After signing with the Rays to a minor league contract this offseason and proving himself on the bump this spring, Tommy Hunter earned a spot on the Opening Day roster this week as one of the club’s bullpen arms.
Since committing to a full-time role as a reliever, Hunter has been a reliable bullpen piece for teams over the past couple of seasons. In 2016 with the Cleveland Indians and the Baltimore Orioles, the righty compiled a 3.18 ERA (3.06 FIP) and a beautiful 49.5% GB%.
Over the past three seasons, Hunter has accompanied a GB% over 40% with a Soft% of at least 20%. When he converted to a relief man, Hunter gained about three to four more ticks of velocity. In 2014, he began to mix his sinker in more to the point where last season he used the pitch more than his four seamer. This pitch and his fastball were great ground ball pitches in 2016.

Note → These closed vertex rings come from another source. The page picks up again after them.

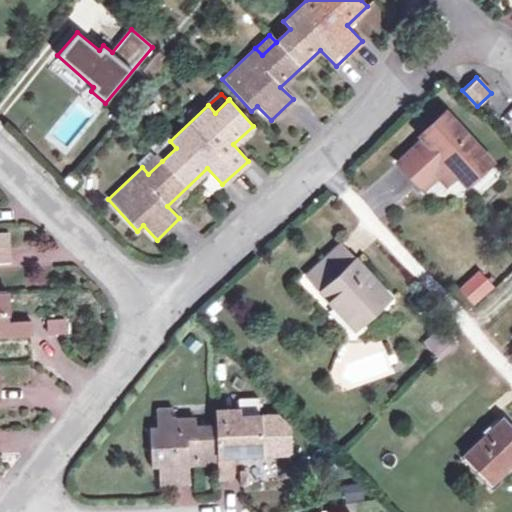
[(403,165),(421,185),(436,171),(449,185),(460,176),(467,181),(470,179),(490,161),(447,114),(420,140),(424,145),(403,165)]
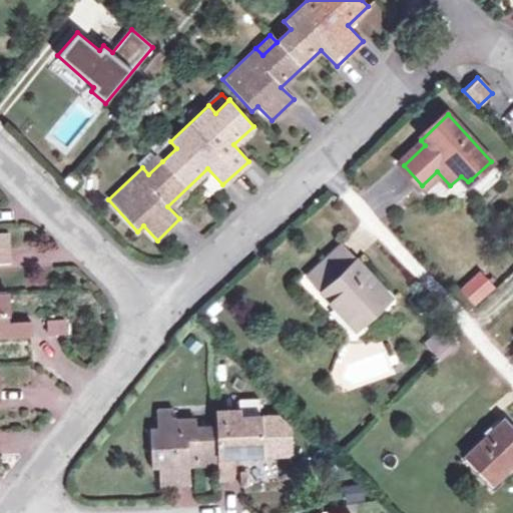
[(148,174),(162,161),(152,150),(138,163),(142,167),(148,174)]
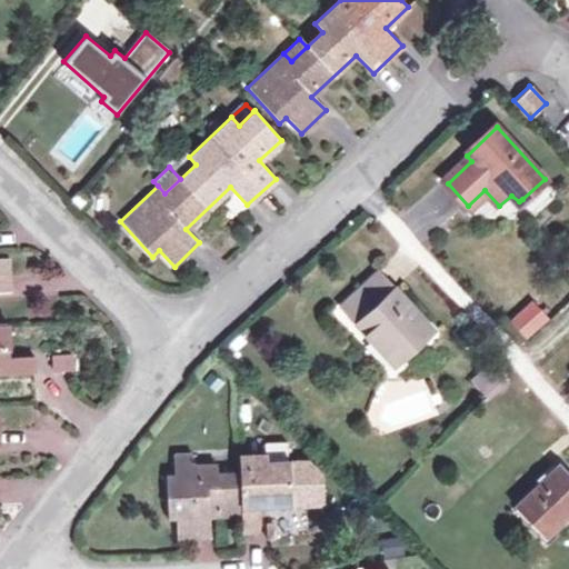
[(0,289),(9,289),(8,257),(0,256),(0,373),(33,372),(32,355),(8,355),(7,323),(0,322),(0,289)]
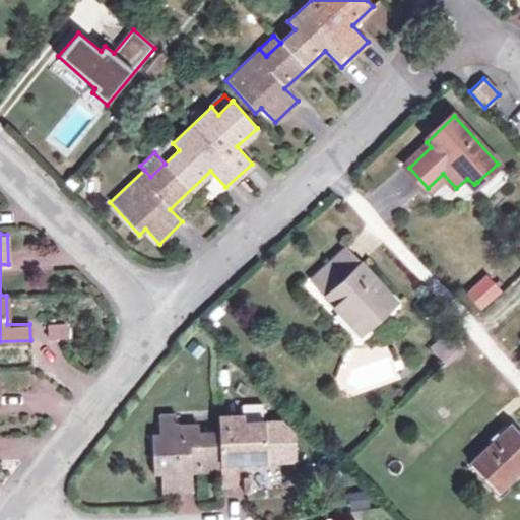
[(396,302),(348,250),(313,280),(341,312),(345,308),(366,329),(396,302)]
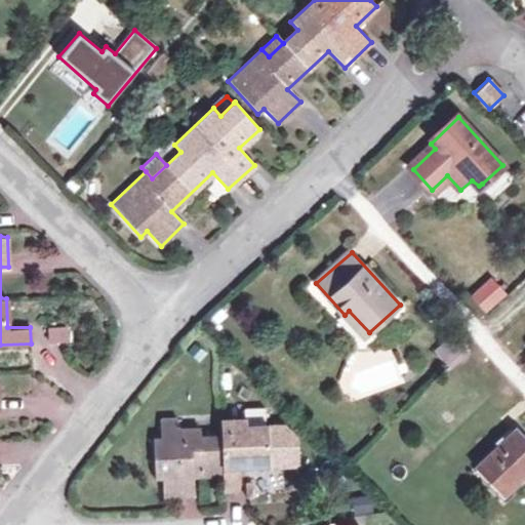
[(507,294),(493,281),(476,298),(489,313),(507,294)]
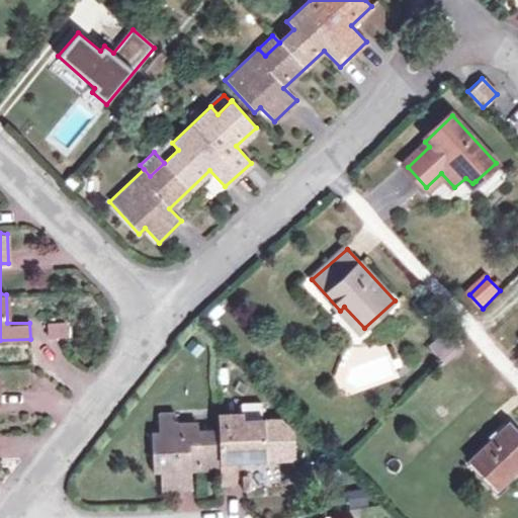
[(340,311),(360,332),(364,328),(344,307),(340,311)]
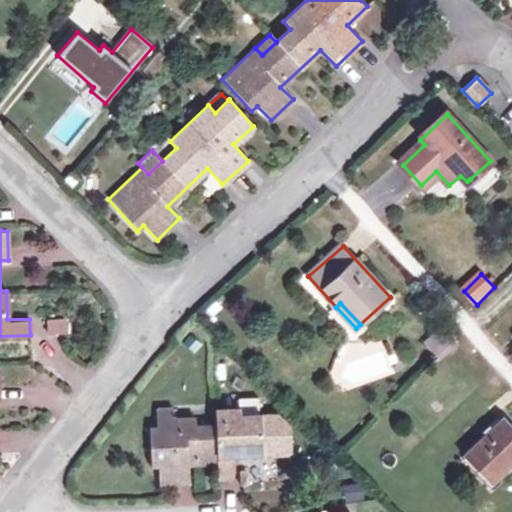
[(66,334),(66,317),(45,318),(45,335),(66,334)]
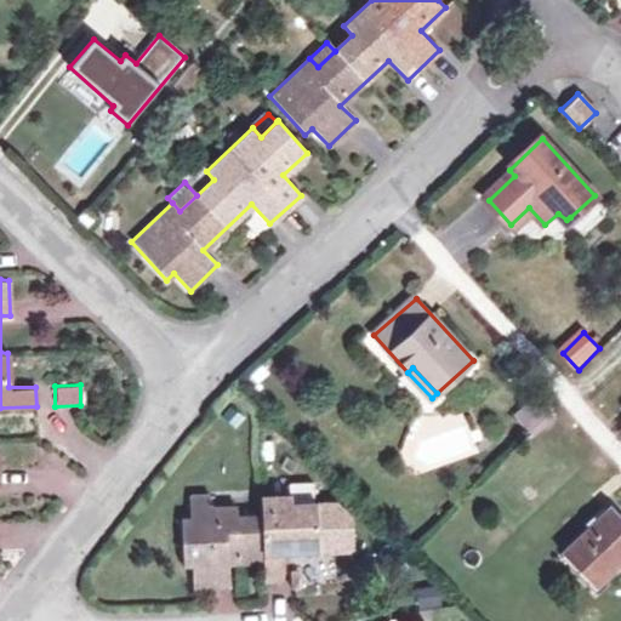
[(514,412),(531,429),(551,410),(535,393),(514,412)]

His sinker is an interesting pitch. And when I mean “interesting,” I mean puzzling. Hunter threw the pitch on average around 95 miles per hour in 2016, which is fantastic, but without much depth (7.22 vertical movement). The sinker generated 2449 rpm (the average is between 2122 and 2156 rpm) last season, third-highest among pitchers who threw at least 100 sinkers last year.

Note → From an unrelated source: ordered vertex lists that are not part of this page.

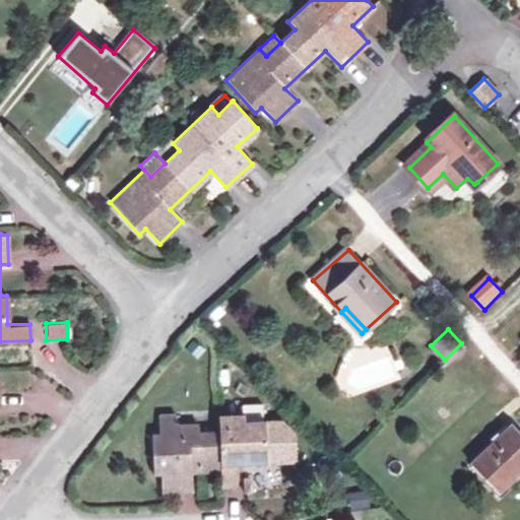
[(335,355),(345,395),(397,383),(388,343),(335,355)]
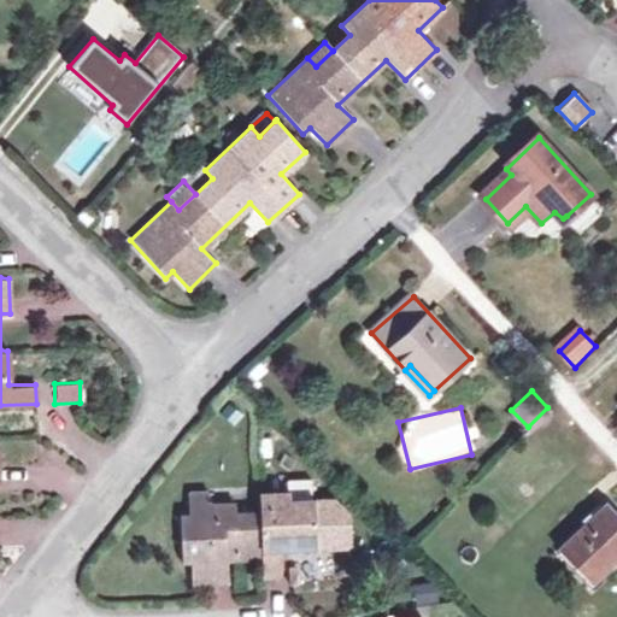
[(307,503),(307,499),(313,499),(313,477),(289,479),(291,494),(291,503),(307,503)]
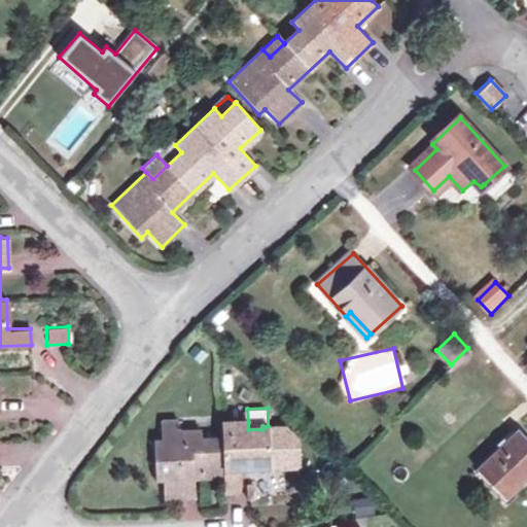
[(200,470),(201,477),(224,476),(225,493),(240,492),(240,468),(271,467),(271,457),(284,457),(283,425),(268,426),(262,426),(262,429),(248,429),(248,422),(223,422),(223,437),(203,437),(202,430),(180,430),(178,421),(162,422),(162,442),(154,443),(155,478),(164,478),(165,497),(194,496),(194,477),(194,470),(200,470)]
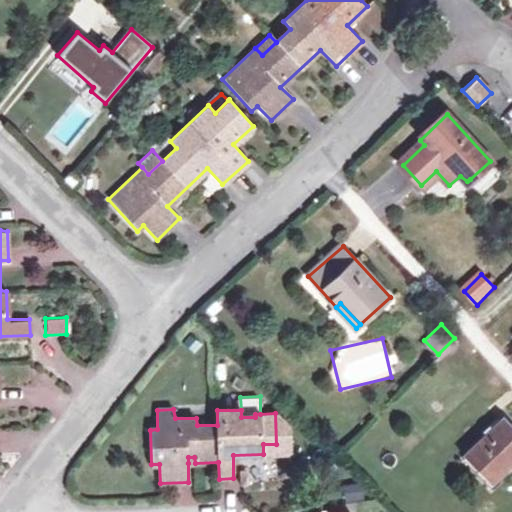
[(511,429),(503,419),(470,452),(496,479),(499,476),(511,463),(511,429)]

Generally, you want below-average spin on a sinker because lower spin is better for inducing ground balls and weaker contact. At the same time, higher spin rates on sinkers are good for whiffs. What is weird about Hunter’s sinker is that it is the reverse; it has a higher spin rate, but produces a below-average whiff rate (8.57 Whiff/Swing) and an above-average ground ball rate.
Regardless, the pitch gets the jobs done.
As for the rest of his repertoire, Hunter also features a hard cutter that tops out at around 92 mph. He bumped up the cutter usage this season and threw his curveball less, which was a smart decision. Hunter’s curve offers little drop and relatively average spin. Whereas his cutter has good movement, one of the major’s highest spin rates at 2491 rpm and chalks up superb whiff and ground ball rates.
Hunter usually threw his cutter to lefties last year. He typically has struggled against lefties with a career .352 wOBA against them, but improved against southpaws in 2016 with a .305 wOBA. He will figure to see more time against same-handed hitters with the Rays, but I wouldn’t discount his progress against left-handed batters.
Steamer projects Hunter to pitch to a 3.90 ERA (4.06 FIP and 4.26 xFIP) this season. He doesn’t have much experience in high leverage situations, but Hunter has great ground ball and strikeout abilities and should be a trustworthy mid-relief piece for the pen in 2017, as he was for two different playoff teams last season.